Saturday 21 December 2013

Harsh Mander | A law to end targeted violence


India needs a law to check the menace of communal and caste violence. The arguments against it are spurious


   
Among free India’s gravest failures—along with its inability to end hunger, pervasive poverty and discrimination—is the continued targeting of people with violence and arson only because of their faith or caste. This periodic blood-letting, mass sexual assault and arson leaves a trail of great suffering of innocents, and repeated assaults against the idea of a pluralist and humane India.

Decades of engagement and study of communal violence in India has convinced me that no riot can continue beyond a few hours unless state authorities choose to allow the violence to persist. Despite this, in Nellie in 1983, Delhi in 1984, Bhagalpur in 1989, Mumbai in 1992-93, Gujarat in 2002, Kandhamal in 2008 and Muzaffarnagar in 2013, state administrations mostly consented to allow large-scale targeted massacres to unfold. For people in uniform and magistrates to take sides in hate battles is a profound crime against humanity. Yet this still is recognized at best as a moral failure, not a punishable crime.

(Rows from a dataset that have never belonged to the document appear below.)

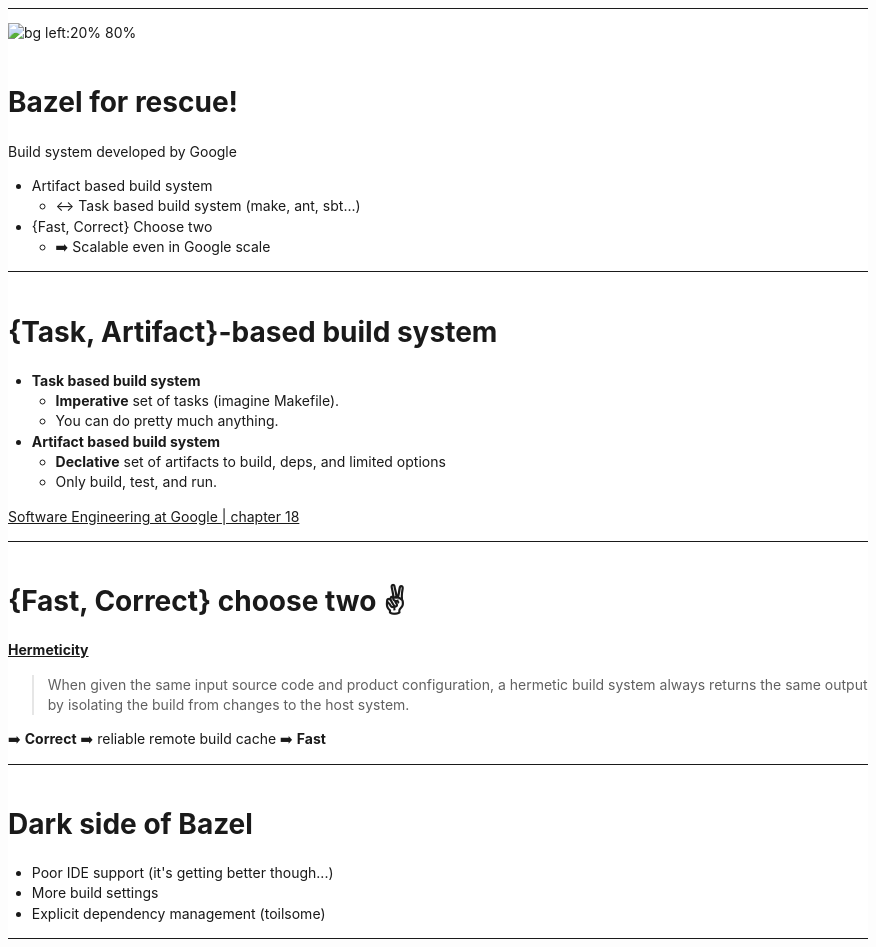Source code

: 

---

![bg left:20% 80%](https://upload.wikimedia.org/wikipedia/en/7/7d/Bazel_logo.svg)

# **Bazel for rescue!**

Build system developed by Google

- Artifact based build system
  - :left_right_arrow: Task based build system (make, ant, sbt...)
- {Fast, Correct} Choose two
  - :arrow_right: Scalable even in Google scale




---

# {Task, Artifact}-based build system
- **Task based build system**
  - **Imperative** set of tasks (imagine Makefile).
  - You can do pretty much anything.
- **Artifact based build system**
  - **Declative** set of artifacts to build, deps, and limited options
  - Only build, test, and run.

[Software Engineering at Google | chapter 18](https://abseil.io/resources/swe-book/html/ch18.html)



---

# {Fast, Correct} choose two ✌️
**[Hermeticity](https://bazel.build/basics/hermeticity)**
> When given the same input source code and product configuration, a hermetic build system always returns the same output by isolating the build from changes to the host system.

:arrow_right: **Correct** :arrow_right: reliable remote build cache :arrow_right: **Fast**



---

# Dark side of Bazel

- Poor IDE support (it's getting better though...)
- More build settings
- Explicit dependency management (toilsome)



---
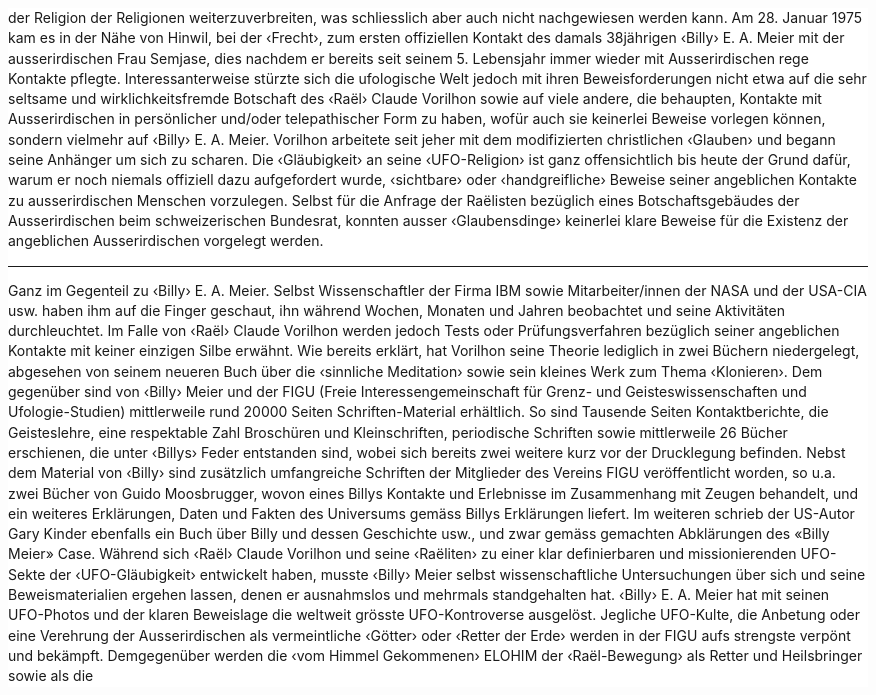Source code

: der Religion der Religionen weiterzuverbreiten, was schliesslich aber auch nicht nachgewiesen werden
kann.
Am 28. Januar 1975 kam es in der Nähe von Hinwil, bei der ‹Frecht›, zum ersten offiziellen Kontakt des
damals 38jährigen ‹Billy› E. A. Meier mit der ausserirdischen Frau Semjase, dies nachdem er bereits seit
seinem 5. Lebensjahr immer wieder mit Ausserirdischen rege Kontakte pflegte.
Interessanterweise stürzte sich die ufologische Welt jedoch mit ihren Beweisforderungen nicht etwa auf die
sehr seltsame und wirklichkeitsfremde Botschaft des ‹Raël› Claude Vorilhon sowie auf viele andere, die
behaupten, Kontakte mit Ausserirdischen in persönlicher und/oder telepathischer Form zu haben, wofür
auch sie keinerlei Beweise vorlegen können, sondern vielmehr auf ‹Billy› E. A. Meier. Vorilhon arbeitete
seit jeher mit dem modifizierten christlichen ‹Glauben› und begann seine Anhänger um sich zu scharen.
Die ‹Gläubigkeit› an seine ‹UFO-Religion› ist ganz offensichtlich bis heute der Grund dafür, warum er
noch niemals offiziell dazu aufgefordert wurde, ‹sichtbare› oder ‹handgreifliche› Beweise seiner angeblichen Kontakte zu ausserirdischen Menschen vorzulegen. Selbst für die Anfrage der Raëlisten bezüglich
eines Botschaftsgebäudes der Ausserirdischen beim schweizerischen Bundesrat, konnten ausser ‹Glaubensdinge› keinerlei klare Beweise für die Existenz der angeblichen Ausserirdischen vorgelegt werden.


-----

Ganz im Gegenteil zu ‹Billy› E. A. Meier. Selbst Wissenschaftler der Firma IBM sowie Mitarbeiter/innen
der NASA und der USA-CIA usw. haben ihm auf die Finger geschaut, ihn während Wochen, Monaten
und Jahren beobachtet und seine Aktivitäten durchleuchtet. Im Falle von ‹Raël› Claude Vorilhon werden
jedoch Tests oder Prüfungsverfahren bezüglich seiner angeblichen Kontakte mit keiner einzigen Silbe
erwähnt. Wie bereits erklärt, hat Vorilhon seine Theorie lediglich in zwei Büchern niedergelegt,
abgesehen von seinem neueren Buch über die ‹sinnliche Meditation› sowie sein kleines Werk zum Thema
‹Klonieren›.
Dem gegenüber sind von ‹Billy› Meier und der FIGU (Freie Interessengemeinschaft für Grenz- und Geisteswissenschaften und Ufologie-Studien) mittlerweile rund 20000 Seiten Schriften-Material erhältlich. So
sind Tausende Seiten Kontaktberichte, die Geisteslehre, eine respektable Zahl Broschüren und Kleinschriften, periodische Schriften sowie mittlerweile 26 Bücher erschienen, die unter ‹Billys› Feder entstanden sind,
wobei sich bereits zwei weitere kurz vor der Drucklegung befinden. Nebst dem Material von ‹Billy› sind
zusätzlich umfangreiche Schriften der Mitglieder des Vereins FIGU veröffentlicht worden, so u.a. zwei Bücher von Guido Moosbrugger, wovon eines Billys Kontakte und Erlebnisse im Zusammenhang mit Zeugen
behandelt, und ein weiteres Erklärungen, Daten und Fakten des Universums gemäss Billys Erklärungen liefert. Im weiteren schrieb der US-Autor Gary Kinder ebenfalls ein Buch über Billy und dessen Geschichte
usw., und zwar gemäss gemachten Abklärungen des «Billy Meier» Case. Während sich ‹Raël› Claude
Vorilhon und seine ‹Raëliten› zu einer klar definierbaren und missionierenden UFO-Sekte der ‹UFO-Gläubigkeit› entwickelt haben, musste ‹Billy› Meier selbst wissenschaftliche Untersuchungen über sich und seine
Beweismaterialien ergehen lassen, denen er ausnahmslos und mehrmals standgehalten hat. ‹Billy› E. A.
Meier hat mit seinen UFO-Photos und der klaren Beweislage die weltweit grösste UFO-Kontroverse ausgelöst.
Jegliche UFO-Kulte, die Anbetung oder eine Verehrung der Ausserirdischen als vermeintliche ‹Götter›
oder ‹Retter der Erde› werden in der FIGU aufs strengste verpönt und bekämpft. Demgegenüber werden
die ‹vom Himmel Gekommenen› ELOHIM der ‹Raël-Bewegung› als Retter und Heilsbringer sowie als die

For this reason, the centrepiece of the proposed Communal and Targeted Violence Bill which Parliament may consider this winter session is the creation of a new crime, of “dereliction of duty by public officials” punishable with up to five years’ imprisonment. Combined with “command responsibility”, this makes the senior political or administrative authority who directs officials not to act, or to act with bias, criminally culpable.

Chief ministers J. Jayalalithaa and Narendra Modi have argued that this measure will demoralize officers. This is equivalent to the argument that anti-corruption laws will cause official paralysis. On the contrary, such laws strengthen and support officers of moral integrity and fairness, because they shield them from illicit political pressures and defend them from punitive action. At the Centre for Equity Studies, our studies of many riots demonstrate empirically that those rare officers who display exemplary courage by upholding the law with fairness and firmness are routinely punished, whereas biased officers named explicitly in the reports of commissions of enquiry in almost every case have been rewarded. This law will damage the morale only of officers who choose to ignore their duty under the law and the Constitution.

We also found in virtually every episode of targeted mass violence the impunity of those who perpetrate hate atrocities because of the institutional bias of the criminal justice system. In the way criminal justice procedures are framed, the victim has virtually no role. It is the state which investigates, charge-sheets, prosecutes and appeals. This is because it is assumed that the state will always be on the side of the victim and opposed to the accused. But in incidents of targeted violence, state institutions—the police, prosecution and magistracy—may actually be hostile to the victim on communal or caste grounds, and support the accused. Therefore, the second major pillar of the Bill is protecting victims’ rights during the justice process, allowing her to get copies of police statements, adduce her own evidence independent of the public prosecutor, and appeal in the event of acquittals.

The third essential pillar of the Bill prescribes national minimum standards for relief and rehabilitation. In both Gujarat and Muzaffarnagar, state governments refused to institute relief camps, gave tightfisted support to the camps which the victimized community was forced to establish, and then prematurely wound up the camps before the survivors had the confidence to return home. In most riots, reparation is grossly inadequate to enable the survivors to rebuild their broken lives, shelters and livelihoods. What is more, compensation rates differ widely, and are seen as instruments of selective political largesse rather than the rights of survivors from a caring and just state.

Another charge against the Bill is that it violates the federal structure because law and order is the exclusive domain of the states. However, the constitutional framework does envisage the duty of the Union government to protect the national integrity which is threatened in times of targeted hate violence. Still, responding to the sensitivities of any state, the current revised draft Bill deletes the creation of any overarching central National Authority charged with ensuring fairness and justice by state governments in communal situations. Instead, these duties have been conferred on existing institutions: the National Human Rights Commission and State Human Rights Commissions. The powers of these commissions under the Bill are no more than what they enjoy today—to observe, enquire and recommend, but not to encroach on the authority of state governments.

There is reason for people to argue that the timing of the Bill—nine years too late and at the eve of a formidably uphill general election—does render the motives behind its belated introduction suspect. But I have spent time with survivors of many episodes of mass communal violence, from Nellie and Tilak Vihar, Delhi dating back three decades to the recent survivors of the carnages in Lower Assam and Muzaffarnagar. The enormity of their suffering—as they struggle even today with unspeakable loss, with permanently broken lives, haunted by memories of hate and betrayal—makes it imperative for all parties which claim to be secular to set aside political competitiveness. Let them come together to build consensus for the passage of a law which could help finally push into history targeted hate violence.

Harsh Mander is a former member of the National Advisory Council.